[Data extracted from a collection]
• • • • •

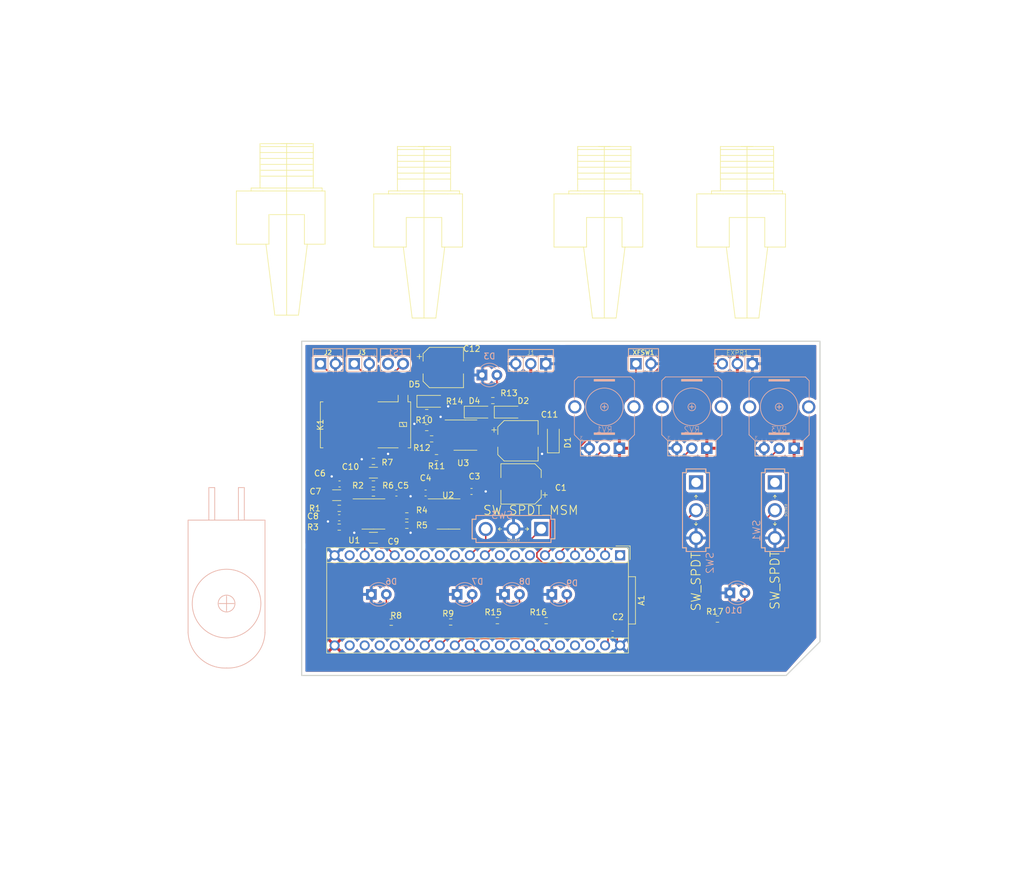
<source format=kicad_pcb>
(kicad_pcb (version 20221018) (generator pcbnew)

  (general
    (thickness 1.6)
  )

  (paper "A4")
  (layers
    (0 "F.Cu" signal)
    (31 "B.Cu" signal)
    (32 "B.Adhes" user "B.Adhesive")
    (33 "F.Adhes" user "F.Adhesive")
    (34 "B.Paste" user)
    (35 "F.Paste" user)
    (36 "B.SilkS" user "B.Silkscreen")
    (37 "F.SilkS" user "F.Silkscreen")
    (38 "B.Mask" user)
    (39 "F.Mask" user)
    (40 "Dwgs.User" user "User.Drawings")
    (41 "Cmts.User" user "User.Comments")
    (42 "Eco1.User" user "User.Eco1")
    (43 "Eco2.User" user "User.Eco2")
    (44 "Edge.Cuts" user)
    (45 "Margin" user)
    (46 "B.CrtYd" user "B.Courtyard")
    (47 "F.CrtYd" user "F.Courtyard")
    (48 "B.Fab" user)
    (49 "F.Fab" user)
    (50 "User.1" user)
    (51 "User.2" user)
    (52 "User.3" user)
    (53 "User.4" user)
    (54 "User.5" user)
    (55 "User.6" user)
    (56 "User.7" user)
    (57 "User.8" user)
    (58 "User.9" user)
  )

  (setup
    (pad_to_mask_clearance 0)
    (pcbplotparams
      (layerselection 0x00010fc_ffffffff)
      (plot_on_all_layers_selection 0x0000000_00000000)
      (disableapertmacros false)
      (usegerberextensions false)
      (usegerberattributes true)
      (usegerberadvancedattributes true)
      (creategerberjobfile true)
      (dashed_line_dash_ratio 12.000000)
      (dashed_line_gap_ratio 3.000000)
      (svgprecision 4)
      (plotframeref false)
      (viasonmask false)
      (mode 1)
      (useauxorigin false)
      (hpglpennumber 1)
      (hpglpenspeed 20)
      (hpglpendiameter 15.000000)
      (dxfpolygonmode true)
      (dxfimperialunits true)
      (dxfusepcbnewfont true)
      (psnegative false)
      (psa4output false)
      (plotreference true)
      (plotvalue true)
      (plotinvisibletext false)
      (sketchpadsonfab false)
      (subtractmaskfromsilk false)
      (outputformat 1)
      (mirror false)
      (drillshape 1)
      (scaleselection 1)
      (outputdirectory "")
    )
  )

  (net 0 "")
  (net 1 "unconnected-(A1-USB_ID-Pad1)")
  (net 2 "unconnected-(A1-ADC_0-Pad22)")
  (net 3 "unconnected-(A1-ADC_1-Pad23)")
  (net 4 "unconnected-(A1-ADC_2-Pad24)")
  (net 5 "unconnected-(A1-SD_CLK-Pad7)")
  (net 6 "SW3")
  (net 7 "SW4")
  (net 8 "XFS")
  (net 9 "unconnected-(A1-I2C1_SCL-Pad12)")
  (net 10 "unconnected-(A1-I2C1_SDA-Pad13)")
  (net 11 "unconnected-(A1-USART1_TX-Pad14)")
  (net 12 "unconnected-(A1-USART1_RX-Pad15)")
  (net 13 "AUDIO_IN")
  (net 14 "unconnected-(A1-AUDIO_IN_2-Pad17)")
  (net 15 "AUDIO_OUT")
  (net 16 "unconnected-(A1-AUDIO_OUT_2-Pad19)")
  (net 17 "GND")
  (net 18 "+3.3VA")
  (net 19 "KNOB1")
  (net 20 "KNOB2")
  (net 21 "KNOB3")
  (net 22 "EXP")
  (net 23 "LED1")
  (net 24 "LED2")
  (net 25 "LED3")
  (net 26 "LED4")
  (net 27 "unconnected-(A1-SAI2_MCLK-Pad31)")
  (net 28 "SW1")
  (net 29 "SW2")
  (net 30 "unconnected-(A1-SAI2_SD_B-Pad32)")
  (net 31 "unconnected-(A1-SAI2_SD_A-Pad33)")
  (net 32 "unconnected-(A1-USB_D_--Pad36)")
  (net 33 "unconnected-(A1-USB_D_+-Pad37)")
  (net 34 "+3.3VD")
  (net 35 "Net-(D1-A)")
  (net 36 "Net-(D4-K)")
  (net 37 "Net-(D4-A)")
  (net 38 "R+")
  (net 39 "Net-(J2-PadT)")
  (net 40 "Net-(J3-PadT)")
  (net 41 "Net-(U1A-+)")
  (net 42 "Net-(C7-Pad1)")
  (net 43 "Net-(U1B-+)")
  (net 44 "Net-(U1B--)")
  (net 45 "+5V")
  (net 46 "unconnected-(U2-NC-Pad4)")
  (net 47 "unconnected-(U2-NC-Pad5)")
  (net 48 "Net-(U3-THR)")
  (net 49 "unconnected-(U3-CV-Pad5)")
  (net 50 "unconnected-(U3-DIS-Pad7)")
  (net 51 "Net-(C6-Pad1)")
  (net 52 "Net-(C10-Pad1)")
  (net 53 "Net-(C10-Pad2)")
  (net 54 "Net-(C12-Pad1)")
  (net 55 "Net-(D3-A)")
  (net 56 "Net-(D6-A)")
  (net 57 "Net-(D7-A)")
  (net 58 "Net-(D8-A)")
  (net 59 "Net-(D9-A)")
  (net 60 "unconnected-(SW1-A-Pad1)")
  (net 61 "unconnected-(SW2-A-Pad1)")
  (net 62 "Net-(K1-Pad3)")
  (net 63 "unconnected-(A1-SPI1_CS-Pad8)")
  (net 64 "LED5")
  (net 65 "Net-(D10-A)")
  (net 66 "+9V")
  (net 67 "unconnected-(A1-SPI1_SCK-Pad9)")
  (net 68 "unconnected-(A1-ADC_3-Pad25)")

  (footprint "Resistor_SMD:R_0603_1608Metric" (layer "F.Cu") (at 97.6925 133.8675 180))

  (footprint "Resistor_SMD:R_0603_1608Metric" (layer "F.Cu") (at 103.695 98.425))

  (footprint "Capacitor_SMD:C_0603_1608Metric" (layer "F.Cu") (at 98.565 112.03))

  (footprint "potentiometers:9MM_METAL_SHAFT" (layer "F.Cu") (at 133.731 104.4575))

  (footprint "jacks:2PADS_TS" (layer "F.Cu") (at 86.995 90.17))

  (footprint "Diode_SMD:D_SOD-123" (layer "F.Cu") (at 117.475 98.35))

  (footprint "Diode_SMD:D_SOD-123" (layer "F.Cu") (at 125.095 102.87 90))

  (footprint "Capacitor_SMD:C_0603_1608Metric" (layer "F.Cu") (at 135.115 135.89))

  (footprint "Resistor_SMD:R_0603_1608Metric" (layer "F.Cu") (at 100.33 115.8875 180))

  (footprint "potentiometers:9MM_METAL_SHAFT" (layer "F.Cu") (at 163.275 104.4725))

  (footprint "enclosures:DC_DRILL" (layer "F.Cu") (at 118.11 76.835))

  (footprint "Capacitor_SMD:CP_Elec_6.3x5.4" (layer "F.Cu") (at 119.12 103.2))

  (footprint "Package_SO:SOIC-8_3.9x4.9mm_P1.27mm" (layer "F.Cu") (at 110.235 102.235))

  (footprint "Resistor_SMD:R_0603_1608Metric" (layer "F.Cu") (at 94.68 110.49))

  (footprint "Resistor_SMD:R_0603_1608Metric" (layer "F.Cu") (at 152.845 133.345028))

  (footprint "switches:SPST.MOM" (layer "F.Cu") (at 98.425 90.17))

  (footprint "Module:Electrosmith_Daisy_Seed" (layer "F.Cu") (at 136.385 122.555 -90))

  (footprint "Resistor_SMD:R_0603_1608Metric" (layer "F.Cu") (at 107.739 133.839972))

  (footprint "Resistor_SMD:R_0603_1608Metric" (layer "F.Cu") (at 105.345 106.045 180))

  (footprint "Capacitor_SMD:CP_Elec_6.3x5.4" (layer "F.Cu") (at 106.495 90.805))

  (footprint "switches:SPDT.PINS" (layer "F.Cu") (at 118.364 118.11 -90))

  (footprint "Capacitor_SMD:C_0603_1608Metric" (layer "F.Cu") (at 88.95 110.49 180))

  (footprint "Capacitor_SMD:C_1206_3216Metric" (layer "F.Cu") (at 88.47 112.395))

  (footprint "jacks:2PADS_TS" (layer "F.Cu") (at 140.335 90.17))

  (footprint "Capacitor_SMD:C_0603_1608Metric" (layer "F.Cu") (at 111.265 111.76))

  (footprint "Capacitor_SMD:CP_Elec_6.3x5.4" (layer "F.Cu") (at 119.64 110.49 180))

  (footprint "Resistor_SMD:R_0603_1608Metric" (layer "F.Cu") (at 94.68 106.68 180))

  (footprint "Resistor_SMD:R_0603_1608Metric" (layer "F.Cu") (at 100.33 117.475))

  (footprint "enclosures:MOMENTARY" (layer "F.Cu") (at 69.85 130.712501 -90))

  (footprint "potentiometers:9MM_METAL_SHAFT" (layer "F.Cu") (at 148.51 104.4575))

  (footprint "Relay_SMD:Relay_DPDT_Kemet_EE2_NU" (layer "F.Cu") (at 93.345 100.495 -90))

  (footprint "jacks:LOPRO_TOP" (layer "F.Cu") (at 157.845 61.445))

  (footprint "switches:SPDT.PINS" (layer "F.Cu") (at 149.225 114.935))

  (footprint "Diode_SMD:D_SOD-123" (layer "F.Cu") (at 112.395 98.35))

  (footprint "Resistor_SMD:R_0603_1608Metric" (layer "F.Cu") (at 103.695 100.965 180))

  (footprint "Capacitor_SMD:C_0603_1608Metric" (layer "F.Cu") (at 88.9 116.205 180))

  (footprint "Capacitor_SMD:C_0603_1608Metric" (layer "F.Cu") (at 103.505 112.03 180))

  (footprint "switches:SPDT.PINS" (layer "F.Cu") (at 162.56 114.935))

  (footprint "jacks:LOPRO_TOP" (layer "F.Cu")
    (tstamp c3b272f4-1b0b-4d6c-a5e2-d973b20c05e9)
    (at 80.01 60.96)
    (attr through_hole)
    (fp_text reference "" (at 0 0) (layer "F.SilkS")
        (effects (font (size 1.524 1.524) (thickness 0.15)))
      (tstamp 743973ec-0066-43a1-8a27-7d101e9e4c0e)
    )
    (fp_text value "" (at 0 0) (layer "F.SilkS")
        (effects (font (size 1.524 1.524) (thickness 0.15)))
      (tstamp cb9697d3-dee7-4a4d-8126-2699f0a3daa1)
    )
    (fp_line (start -8.5 0) (end -8.5 9)
      (stroke (width 0.127) (type solid)) (layer "F.SilkS") (tstamp 1acd7b68-ec51-4c91-9d64-6d3f53457bcc))
    (fp_line (start -6 -0.5) (end -4.5 -0.5)
      (stroke (width 0.127) (type solid)) (layer "F.SilkS") (tstamp d90edcf6-1a0a-4a18-a6b3-9235c2ac945a))
    (fp_line (start -6 0) (end -8.5 0)
      (stroke (width 0.127) (type solid)) (layer "F.SilkS") (tstamp 8c954a78-56a4-4c2e-9dcc-2a1a8bcf32bf))
    (fp_line (start -6 0) (end -6 -0.5)
      (stroke (width 0.127) (type solid)) (layer "F.SilkS") (tstamp e1187823-425d-4560-8b09-b87a881ef26d))
    (fp_line (start -4.5 -8) (end -4.5 -7.5)
      (stroke (width 0.127) (type solid)) (layer "F.SilkS") (tstamp 5228b503-7d2b-4388-b986-f4dd1188fce1))
    (fp_line (start -4.5 -7.5) (end -4.5 -6.5)
      (stroke (width 0.127) (type solid)) (layer "F.SilkS") (tstamp fe0aa20e-a873-4793-bf0c-bb70ecae2f7e))
    (fp_line (start -4.5 -7.5) (end 4.5 -7.5)
      (stroke (width 0.127) (type solid)) (layer "F.SilkS") (tstamp c485b592-ec49-44c8-b6d7-1e91393cdaa9))
    (fp_line (start -4.5 -6.5) (end -4.5 -5.5)
      (stroke (width 0.127) (type solid)) (layer "F.SilkS") (tstamp 17975885-394b-4997-9e51-c1ffbefdf6a0))
    (fp_line (start -4.5 -6.5) (end 4.5 -6.5)
      (stroke (width 0.127) (type solid)) (layer "F.SilkS") (tstamp 563c4f9e-bbf5-4b77-a03c-01f331aa0290))
    (fp_line (start -4.5 -5.5) (end -4.5 -4.5)
      (stroke (width 0.127) (type solid)) (layer "F.SilkS") (tstamp 2a9aa811-aae4-4578-8a48-275a17edebf9))
    (fp_line (start -4.5 -5.5) (end 4.5 -5.5)
      (stroke (width 0.127) (type solid)) (layer "F.SilkS") (tstamp 281fb626-f1d4-446e-bd7f-0e21f4f8b51e))
    (fp_line (start -4.5 -4.5) (end -4.5 -3.5)
      (stroke (width 0.127) (type solid)) (layer "F.SilkS") (tstamp f94781fd-4e04-4ce4-bf84-82da1a831292))
    (fp_line (start -4.5 -4.5) (end 4.5 -4.5)
      (stroke (width 0.127) (type solid)) (layer "F.SilkS") (tstamp 925b5cd1-493c-432d-8088-dc4419559cb1))
    (fp_line (start -4.5 -3.5) (end -4.5 -2.5)
      (stroke (width 0.127) (type solid)) (layer "F.SilkS") (tstamp ce677d77-09e9-4747-8bb2-bead507d8599))
    (fp_line (start -4.5 -3.5) (end 4.5 -3.5)
      (stroke (width 0.127) (type solid)) (layer "F.SilkS") (tstamp 52569f74-4a6e-4fd9-be7c-ad991e33ffc7))
    (fp_line (start -4.5 -2.5) (end -4.5 -1.5)
      (stroke (width 0.127) (type solid)) (layer "F.SilkS") (tstamp c931e55e-f7d7-415e-8fa9-db75499d75f1))
    (fp_line (start -4.5 -2.5) (end 4.5 -2.5)
      (stroke (width 0.127) (type solid)) (layer "F.SilkS") (tstamp 3a561a0a-a930-4b8a-99b5-767196f10918))
    (fp_line (start -4.5 -1.5) (end -4.5 -0.5)
      (stroke (width 0.127) (type solid)) (layer "F.SilkS") (tstamp 3326160a-6c4f-47cd-a50d-146a2435b715))
    (fp_line (start -4.5 -0.5) (end 4.5 -0.5)
      (stroke (width 0.127) (type solid)) (layer "F.SilkS") (tstamp 11c7e1dc-9309-4567-b712-8d0101acfea6))
    (fp_line (start -4 0) (end -6 0)
      (stroke (width 0.127) (type solid)) (layer "F.SilkS") (tstamp 1b6bf3a7-420f-4104-ac09-89f6563c9437))
    (fp_line (start -3.5 9) (end -8.5 9)
      (stroke (width 0.127) (type solid)) (layer "F.SilkS") (tstamp f8aa8773-351b-47c8-9027-877f0e722e84))
    (fp_line (start -3 4) (end -3 9)
      (stroke (width 0.127) (type solid)) (layer "F.SilkS") (tstamp c94ba321-4d33-42f1-815e-8bae3d595e67))
    (fp_line (start -3 9) (end -3.5 9)
      (stroke (width 0.127) (type solid)) (layer "F.SilkS") (tstamp afa71798-7644-405b-887b-c687b053a8b6))
    (fp_line (start -2 21) (end -3.5 9)
      (stroke (width 0.127) (type solid)) (layer "F.SilkS") (tstamp ba473fe6-b609-4c34-b266-8a69640e8706))
    (fp_line (start -2 21) (end 0 21)
      (stroke (width 0.127) (type solid)) (layer "F.SilkS") (tstamp 22a208a9-4f4f-4bfa-bfdc-a20cbdf3e81c))
    (fp_line (start -1 -8) (end 0 -8)
      (stroke (width 0.127) (type solid)) (layer "F.SilkS") (tstamp 4e1aaf13-bfd7-46e2-be56-3785c1e16f31))
    (fp_line (start 0 -8) (end -4.5 -8)
      (stroke (width 0.127) (type solid)) (layer "F.SilkS") (tstamp 8ab959ca-b6e8-463a-a0ad-9b79b5db2b26))
    (fp_line (start 0 -8) (end 0 21)
      (stroke (width 0.127) (type solid)) (layer "F.SilkS") (tstamp 653185af-3f75-4b1c-87e7-d2a20c95c3e7))
    (fp_line (start 0 -8) (end 1 -8)
      (stroke (width 0.127) (type solid)) (layer "F.SilkS") (tstamp ae92edab-848f-44c7-a2ab-740c6c590b86))
    (fp_line (start 0 21) (end 2 21)
      (stroke (width 0.127) (type solid)) (layer "F.SilkS") (tstamp aad99200-87e5-4099-9c55-5def21540b52))
    (fp_line (start 2 21) (end 3.5 9)
      (stroke (width 0.127) (type solid)) (layer "F.SilkS") (tstamp 5c2bb0eb-4fbc-435b-8ead-01750af16b2e))
    (fp_line (start 3 4) (end -3 4)
      (stroke (width 0.127) (type solid)) (layer "F.SilkS") (tstamp c55db82a-7f84-458c-8c57-6e71d04351a6))
    (fp_line (start 3 9) (end 3 4)
      (stroke (width 0.127) (type solid)) (layer "F.SilkS") (tstamp a5dfe24b-c799-4930-bf91-0e7662654d57))
    (fp_line (start 3.5 9) (end 3 9)
      (stroke (width 0.127) (type solid)) (layer "F.SilkS") (tstamp aa21f259-1d57-4477-82ac-313e32a4eece))
    (fp_line (start 4 0) (end -4 0)
      (stroke (width 0.127) (type solid)) (layer "F.SilkS") (tstamp 18146d2a-a165-49b1-9070-e52a181aa396))
    (fp_line (start 4.5 -8) (end 0 -8)
      (stroke (width 0.127) (type solid)) (layer "F.SilkS") (tstamp fbcecf04-113e-4b6a-a7ab-9ab2fd9c81ad))
    (fp_line (start 4.5 -7.5) (end 4.5 -8)
      (stroke (width 0.127) (type solid)) (layer "F.SilkS") (tstamp 7d179041-b033-4884-82be-cdf3ae854b71))
    (fp_line (start 4.5 -6.5) (end 4.5 -7.5)
      (stroke (width 0.127) (type solid)) (layer "F.SilkS") (tstamp d31c2bcd-2329-4d65-b44d-495d9d12438c))
    (fp_line (start 4.5 -5.5) (end 4.5 -6.5)
      (stroke (width 0.127) (type solid)) (layer "F.SilkS") (tstamp ccdedd5f-975c-4693-b103-1716b3161fff))
    (fp_line (start 4.5 -4.5) (end 4.5 -5.5)
      (stroke (width 0.127) (type solid)) (layer "F.SilkS") (tstamp 1fe6b24c-7214-41cb-a2f0-2ce67db23120))
    (fp_line (start 4.5 -3.5) (end 4.5 -4.5)
      (stroke (width 0.127) (type solid)) (layer "F.SilkS") (tstamp e43e3aa0-decc-43b2-8a8f-9fddf3c7562e))
    (fp_line (start 4.5 -2.5) (end 4.5 -3.5)
      (stroke (width 0.127) (type solid)) (layer "F.SilkS") (tstamp 27c9ec55-72f3-4446-b369-34b53ffefe40))
    (fp_line (start 4.5 -1.5) (end 4.5 -2.5)
      (stroke (width 0.127) (type solid)) (layer "F.SilkS") (tstamp 2bd6e807-ab92-47b5-bbb0-abc0201870f7))
    (fp_line (start 4.5 -0.5) (end 4.5 -1.5)
      (stroke (width 0.127) (type solid)) (layer "F.SilkS") (tstamp 01585817-e01e-4c59-8ecb-de2f806b6971))
    (fp_line (start 4.5 -0.5) (end 6 -0.5)
      (stroke (width 0.127) (type solid)) (layer "F.SilkS") (tstamp 01990fde-1d40-4330-a9d2-1321b41b8d60))
    (fp_line (start 6 -0.5) (end 6 0)
      (stroke (width 0.127) (type solid)) (layer "F.SilkS") (tstamp 29723461-3585-4b08-ad83-6b33b06b36f3))
    (fp_line (start 6 0) (end 4 0)
      (stroke (width 0.127) (type solid)) (layer "F.SilkS") (tstamp c675c78c-d7b0-4f65-870e-86537fd3db02))
    (fp_line (start 6.5 0) (end 6 0)
      (stroke (width 0.127) (type solid)) (layer "F.SilkS") (tstamp 1a6045ea-1a85-4b8b-8d78-17dd9dc4dbee))
    (fp_line (start 6.5 0) (end 6.5 9)
      (stroke (width 0.127) (type 
... [593899 chars truncated]
</source>
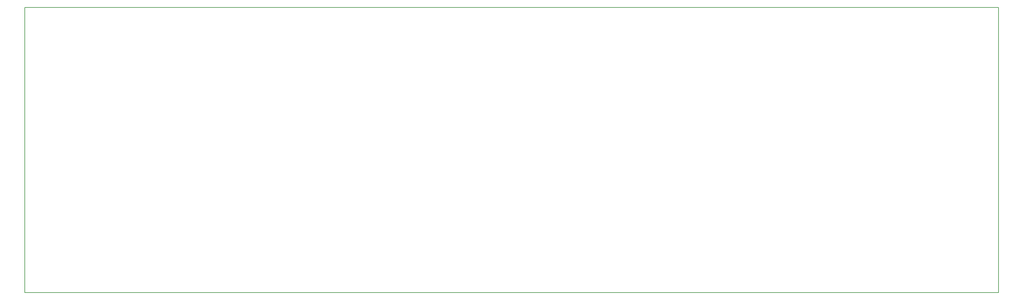
<source format=gm1>
G04 #@! TF.FileFunction,Profile,NP*
%FSLAX46Y46*%
G04 Gerber Fmt 4.6, Leading zero omitted, Abs format (unit mm)*
G04 Created by KiCad (PCBNEW 4.0.7) date 07/12/18 08:23:41*
%MOMM*%
%LPD*%
G01*
G04 APERTURE LIST*
%ADD10C,0.100000*%
%ADD11C,0.150000*%
G04 APERTURE END LIST*
D10*
D11*
X9525000Y-111918750D02*
X9525000Y-30956250D01*
X285750000Y-111918750D02*
X9525000Y-111918750D01*
X285750000Y-30956250D02*
X285750000Y-111918750D01*
X9525000Y-30956250D02*
X285750000Y-30956250D01*
M02*

</source>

• • • • •

- **Activity**: After going through the entries, say how many lines contain the string "LIST". Nothing else belongs in the reply.

- **Task output**: 2